Classically, it’s the team that hosts the World Cup that kicks it off. In addition, because the organisers want the fans to go home happy, the hosts will usually find themselves set against a side they can be counted upon to beat – like England vs Fiji in 2015 or New Zealand against anyone else in the competition four years before that. So it is that on Friday morning (UK time), Japan will get the tournament underway against Pool A’s underdogs Russia.
A lot is expected of the Cherry Blossoms, who defeated South Africa in the Pool stages four years ago before a fixture pile-up ended their hopes before the knockout stages. They could barely have had a more favourable opening fixture either – Russia are here less as a consequence of their scintillating off-loading game and more as a result of Spain and Romania suffering mass points deductions in qualification due to the fielding of ineligible players. The Bears are ranked #20 in the world, below every team in this tournament bar Namibia and Canada. They’re expected to lose all four of their pool games, although if they manage to report all of their opponents for fielding ineligible players they could yet pull off a shock and win the whole tournament.
Opening-night nerves for Japan?
There are no prizes for guessing who’s favoured by the bookies in the opening game of this edition of the RWC. That’s right – the team who reached the tournament without consulting with a law firm! Indeed, Japan are close to unbackable for the opening game, priced at a surprisingly hefty 1/66 with William Hill. Russia are available at 20/1, long odds which would be tempting if they had a chance in Hell of actually winning the game. As things stand, however, it’s not a bet worth making.
What might be worth the effort, however, is a handicap bet. If you reckon that Russia will finish within 31 points of the Blossoms, then you can get odds of 11/4 on them beating this spread. William Hill have them pegged as 41-point underdogs, but it’s the first game of the World Cup. With players under pressure and the visiting side sure to want to give a good account of themselves in the curtain-raising match, don’t be surprised if Japan win, comfortably, but without hitting the heights that most bookies are expecting from them.
Saturday: the big teams join the chase
There’s a more than decent chance that the winners of this edition of the Rugby World Cup will be taken from Pool B. That’s where you will find defending champions New Zealand, and also perhaps the team best equipped to usurp them – South Africa. Saturday morning’s action brings these teams together in what will undoubtedly be the biggest collision of the Pool stages. The winner of this game will, realistically, win Pool B, and face the runner-up from Pool A in the quarter-final. Given that this will most likely be Scotland, the winner of this match effectively has a bye to the semi-final.
The last three meetings between these sides have been decided by margins of: 2, 2 and 0. In other words, two games (one for each side) have been won by just two points each. The other, and most recent, was a draw.

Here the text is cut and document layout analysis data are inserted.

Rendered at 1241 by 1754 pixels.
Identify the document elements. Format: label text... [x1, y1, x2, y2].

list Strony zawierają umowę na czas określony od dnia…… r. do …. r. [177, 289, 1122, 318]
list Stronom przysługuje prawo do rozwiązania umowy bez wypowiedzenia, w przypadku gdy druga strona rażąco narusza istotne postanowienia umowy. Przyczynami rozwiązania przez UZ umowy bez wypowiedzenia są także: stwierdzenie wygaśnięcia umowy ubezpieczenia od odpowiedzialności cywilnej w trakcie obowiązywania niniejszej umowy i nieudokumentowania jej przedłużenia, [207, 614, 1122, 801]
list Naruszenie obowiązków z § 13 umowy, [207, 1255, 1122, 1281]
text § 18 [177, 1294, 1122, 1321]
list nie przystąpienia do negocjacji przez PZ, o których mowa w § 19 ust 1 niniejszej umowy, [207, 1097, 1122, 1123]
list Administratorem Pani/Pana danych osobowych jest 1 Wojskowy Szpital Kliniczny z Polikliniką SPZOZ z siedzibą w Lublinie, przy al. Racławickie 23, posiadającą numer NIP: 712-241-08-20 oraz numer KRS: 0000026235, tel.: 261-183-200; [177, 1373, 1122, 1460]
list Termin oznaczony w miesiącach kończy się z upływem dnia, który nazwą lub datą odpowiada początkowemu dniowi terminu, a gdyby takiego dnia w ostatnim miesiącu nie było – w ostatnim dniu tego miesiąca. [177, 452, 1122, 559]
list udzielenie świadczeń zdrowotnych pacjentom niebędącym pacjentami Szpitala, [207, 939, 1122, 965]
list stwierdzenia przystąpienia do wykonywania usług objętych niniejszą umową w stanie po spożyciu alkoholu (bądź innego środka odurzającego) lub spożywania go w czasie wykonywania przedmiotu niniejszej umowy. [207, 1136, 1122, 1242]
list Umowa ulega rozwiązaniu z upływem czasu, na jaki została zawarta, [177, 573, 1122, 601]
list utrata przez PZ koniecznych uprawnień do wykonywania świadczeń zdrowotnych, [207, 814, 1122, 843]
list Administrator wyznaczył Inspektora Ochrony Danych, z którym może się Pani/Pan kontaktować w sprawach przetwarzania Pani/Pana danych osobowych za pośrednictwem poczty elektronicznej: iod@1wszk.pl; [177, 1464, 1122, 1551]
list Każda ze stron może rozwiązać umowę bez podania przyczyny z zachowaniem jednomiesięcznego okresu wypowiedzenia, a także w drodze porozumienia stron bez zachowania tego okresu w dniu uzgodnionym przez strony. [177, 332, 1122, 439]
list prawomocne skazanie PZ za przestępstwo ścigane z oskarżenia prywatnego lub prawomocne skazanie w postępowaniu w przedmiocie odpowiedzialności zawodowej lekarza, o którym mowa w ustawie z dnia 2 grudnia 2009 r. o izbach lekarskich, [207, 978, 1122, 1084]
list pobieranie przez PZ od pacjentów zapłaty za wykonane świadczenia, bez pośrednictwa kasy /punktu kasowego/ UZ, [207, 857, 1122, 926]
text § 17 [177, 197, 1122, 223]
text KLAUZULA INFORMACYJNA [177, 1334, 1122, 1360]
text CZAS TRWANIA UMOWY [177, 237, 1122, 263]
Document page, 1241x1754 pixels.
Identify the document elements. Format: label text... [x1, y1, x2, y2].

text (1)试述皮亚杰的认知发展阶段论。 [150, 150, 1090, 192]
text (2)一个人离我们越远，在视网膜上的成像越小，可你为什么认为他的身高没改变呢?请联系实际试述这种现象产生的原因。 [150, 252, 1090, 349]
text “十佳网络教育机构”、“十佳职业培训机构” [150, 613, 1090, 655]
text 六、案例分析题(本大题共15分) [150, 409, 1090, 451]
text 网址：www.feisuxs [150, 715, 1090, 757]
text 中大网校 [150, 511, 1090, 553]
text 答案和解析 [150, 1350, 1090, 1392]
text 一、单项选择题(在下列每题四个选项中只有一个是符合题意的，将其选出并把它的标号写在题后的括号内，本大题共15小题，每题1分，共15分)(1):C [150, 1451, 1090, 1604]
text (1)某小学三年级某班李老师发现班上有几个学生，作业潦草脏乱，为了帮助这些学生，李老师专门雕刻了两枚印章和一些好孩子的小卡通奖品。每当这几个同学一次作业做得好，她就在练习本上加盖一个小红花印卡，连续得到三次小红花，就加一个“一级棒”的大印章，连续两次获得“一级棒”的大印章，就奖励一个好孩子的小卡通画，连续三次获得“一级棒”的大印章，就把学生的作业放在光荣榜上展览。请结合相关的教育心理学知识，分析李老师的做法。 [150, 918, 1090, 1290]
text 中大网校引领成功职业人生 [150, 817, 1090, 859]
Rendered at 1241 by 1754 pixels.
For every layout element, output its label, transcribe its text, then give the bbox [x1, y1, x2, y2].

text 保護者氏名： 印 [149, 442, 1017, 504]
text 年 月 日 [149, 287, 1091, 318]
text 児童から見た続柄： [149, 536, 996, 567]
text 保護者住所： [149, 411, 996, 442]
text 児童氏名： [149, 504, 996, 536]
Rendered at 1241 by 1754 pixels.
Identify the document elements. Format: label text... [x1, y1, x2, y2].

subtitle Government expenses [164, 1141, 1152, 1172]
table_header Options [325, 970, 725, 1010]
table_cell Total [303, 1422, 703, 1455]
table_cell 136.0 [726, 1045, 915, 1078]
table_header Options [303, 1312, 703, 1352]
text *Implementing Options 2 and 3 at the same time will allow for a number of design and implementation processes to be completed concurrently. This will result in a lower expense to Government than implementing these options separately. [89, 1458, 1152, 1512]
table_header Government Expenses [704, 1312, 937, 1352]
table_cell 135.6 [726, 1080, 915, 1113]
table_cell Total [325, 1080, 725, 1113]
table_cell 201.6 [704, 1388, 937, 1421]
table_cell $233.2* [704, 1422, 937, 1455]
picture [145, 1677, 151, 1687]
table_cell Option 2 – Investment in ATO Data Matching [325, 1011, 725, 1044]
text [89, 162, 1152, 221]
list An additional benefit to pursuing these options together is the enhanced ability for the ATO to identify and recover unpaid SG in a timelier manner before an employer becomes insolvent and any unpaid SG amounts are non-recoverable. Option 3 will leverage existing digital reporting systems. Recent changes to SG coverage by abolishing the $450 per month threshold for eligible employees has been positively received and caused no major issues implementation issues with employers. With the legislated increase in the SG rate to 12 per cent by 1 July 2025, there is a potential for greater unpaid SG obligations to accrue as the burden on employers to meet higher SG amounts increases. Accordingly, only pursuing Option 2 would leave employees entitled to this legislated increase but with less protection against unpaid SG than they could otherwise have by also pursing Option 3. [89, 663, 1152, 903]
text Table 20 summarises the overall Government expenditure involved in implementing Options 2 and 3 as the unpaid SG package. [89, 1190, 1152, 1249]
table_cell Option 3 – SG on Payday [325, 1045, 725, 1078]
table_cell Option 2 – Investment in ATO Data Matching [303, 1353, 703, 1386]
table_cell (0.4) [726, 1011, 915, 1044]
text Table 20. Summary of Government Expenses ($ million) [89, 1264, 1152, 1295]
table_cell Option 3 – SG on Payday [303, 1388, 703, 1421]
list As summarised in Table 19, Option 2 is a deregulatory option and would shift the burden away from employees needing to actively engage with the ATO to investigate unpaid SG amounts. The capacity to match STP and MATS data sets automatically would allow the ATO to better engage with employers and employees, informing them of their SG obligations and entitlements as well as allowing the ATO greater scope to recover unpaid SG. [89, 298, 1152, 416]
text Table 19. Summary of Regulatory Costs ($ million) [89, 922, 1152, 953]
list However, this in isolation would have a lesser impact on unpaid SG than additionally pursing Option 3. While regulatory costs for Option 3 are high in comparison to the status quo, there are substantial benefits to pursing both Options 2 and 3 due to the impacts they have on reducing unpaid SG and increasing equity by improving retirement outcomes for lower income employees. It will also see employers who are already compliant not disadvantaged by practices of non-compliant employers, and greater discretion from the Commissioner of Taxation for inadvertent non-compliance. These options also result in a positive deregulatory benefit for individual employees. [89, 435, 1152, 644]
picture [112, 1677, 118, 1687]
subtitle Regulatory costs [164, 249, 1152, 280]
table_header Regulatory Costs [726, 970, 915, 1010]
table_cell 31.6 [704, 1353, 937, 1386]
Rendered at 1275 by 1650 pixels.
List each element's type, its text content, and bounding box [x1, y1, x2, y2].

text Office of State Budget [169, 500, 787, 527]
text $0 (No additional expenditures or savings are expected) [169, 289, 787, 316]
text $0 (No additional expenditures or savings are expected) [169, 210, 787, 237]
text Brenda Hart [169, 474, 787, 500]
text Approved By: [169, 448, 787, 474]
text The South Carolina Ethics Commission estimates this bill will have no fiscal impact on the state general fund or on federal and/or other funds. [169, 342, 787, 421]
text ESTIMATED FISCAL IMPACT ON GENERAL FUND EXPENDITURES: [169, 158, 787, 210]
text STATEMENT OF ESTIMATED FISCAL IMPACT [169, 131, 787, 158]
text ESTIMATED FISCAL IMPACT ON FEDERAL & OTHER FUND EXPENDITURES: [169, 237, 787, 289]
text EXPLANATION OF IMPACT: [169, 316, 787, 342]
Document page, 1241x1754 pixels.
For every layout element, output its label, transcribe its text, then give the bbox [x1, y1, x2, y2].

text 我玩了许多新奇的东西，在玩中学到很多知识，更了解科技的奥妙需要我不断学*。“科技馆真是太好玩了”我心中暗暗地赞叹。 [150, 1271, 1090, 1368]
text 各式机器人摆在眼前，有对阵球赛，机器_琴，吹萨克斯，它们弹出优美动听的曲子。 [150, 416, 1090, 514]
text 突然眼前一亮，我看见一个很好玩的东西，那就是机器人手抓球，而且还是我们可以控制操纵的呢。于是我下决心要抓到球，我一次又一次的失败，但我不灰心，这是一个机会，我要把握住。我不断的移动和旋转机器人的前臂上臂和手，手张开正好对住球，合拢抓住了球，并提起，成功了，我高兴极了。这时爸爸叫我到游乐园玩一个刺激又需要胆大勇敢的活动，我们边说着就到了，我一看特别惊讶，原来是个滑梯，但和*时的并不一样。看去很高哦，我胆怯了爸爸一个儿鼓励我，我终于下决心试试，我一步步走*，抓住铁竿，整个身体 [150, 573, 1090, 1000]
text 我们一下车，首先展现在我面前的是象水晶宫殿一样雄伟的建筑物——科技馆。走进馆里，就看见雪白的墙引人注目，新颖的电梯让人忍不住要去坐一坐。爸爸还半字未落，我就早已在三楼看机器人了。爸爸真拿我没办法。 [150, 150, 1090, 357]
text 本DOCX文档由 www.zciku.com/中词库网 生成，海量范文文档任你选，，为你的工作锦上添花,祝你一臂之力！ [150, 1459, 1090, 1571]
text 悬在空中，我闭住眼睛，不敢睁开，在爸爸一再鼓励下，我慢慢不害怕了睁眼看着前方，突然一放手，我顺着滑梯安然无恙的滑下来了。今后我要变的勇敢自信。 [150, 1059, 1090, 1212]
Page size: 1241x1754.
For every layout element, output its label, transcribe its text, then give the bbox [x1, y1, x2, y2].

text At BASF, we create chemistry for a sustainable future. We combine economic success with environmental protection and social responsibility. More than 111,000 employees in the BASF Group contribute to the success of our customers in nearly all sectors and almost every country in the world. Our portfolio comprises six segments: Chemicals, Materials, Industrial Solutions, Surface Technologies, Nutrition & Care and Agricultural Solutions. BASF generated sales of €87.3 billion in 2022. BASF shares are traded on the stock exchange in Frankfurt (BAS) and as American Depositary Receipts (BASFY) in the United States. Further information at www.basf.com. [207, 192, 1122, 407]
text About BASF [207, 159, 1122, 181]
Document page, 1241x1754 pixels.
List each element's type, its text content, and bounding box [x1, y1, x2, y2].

The aggregate score of the meetings since September 2018 reads New Zealand 82, South Africa 82. So why does Paddy Power have the All Blacks as 6.5-point favourites? It’s hard to say, but you can get South Africa +6.5 for ⅚. Alternatively, you could back them to win outright at 23/10. They’re more than capable of doing it, and may well be the only team in world rugby that has found a way of consistently pushing the Kiwis to the limit.
Clash of the Celts is Sunday’s big game
Just under a year ago, the perennially-pessimistic Irish rugby fans started to believe that their team, which had just beaten New Zealand for a second time in three meetings, could be a legitimate contender for this World Cup. Since then, Ireland have been pretty poor – losing twice to England and seeing their Six Nations title all-too-easily wrenched from their hands by Wales. They come into this weekend with injury questions over their starting full-back, one of their wings and perhaps their best centre. Oh, and Johnny Sexton, the fly-half around whom everything happens, is potentially a single concussion away from a premature end to his involvement in the tournament.
This Sunday, the tournament’s first – and possibly only – all-Celtic meeting will take place as Ireland seek to extend to three games their winning streak against the mercurial Scots. While we think, over the eighty minutes, that Ireland will have what it takes to post the win, we are intrigued by Unibet’s odds of 24/5 on the first score of the game being a Scotland try. Scottish number 10 Finn Russell has a well-deserved reputation for trying audacious passes which come off more often than one might expect. If he can get his back line into the areas that count this Sunday, the Irish fans watching over breakfast may just get a very rude awakening.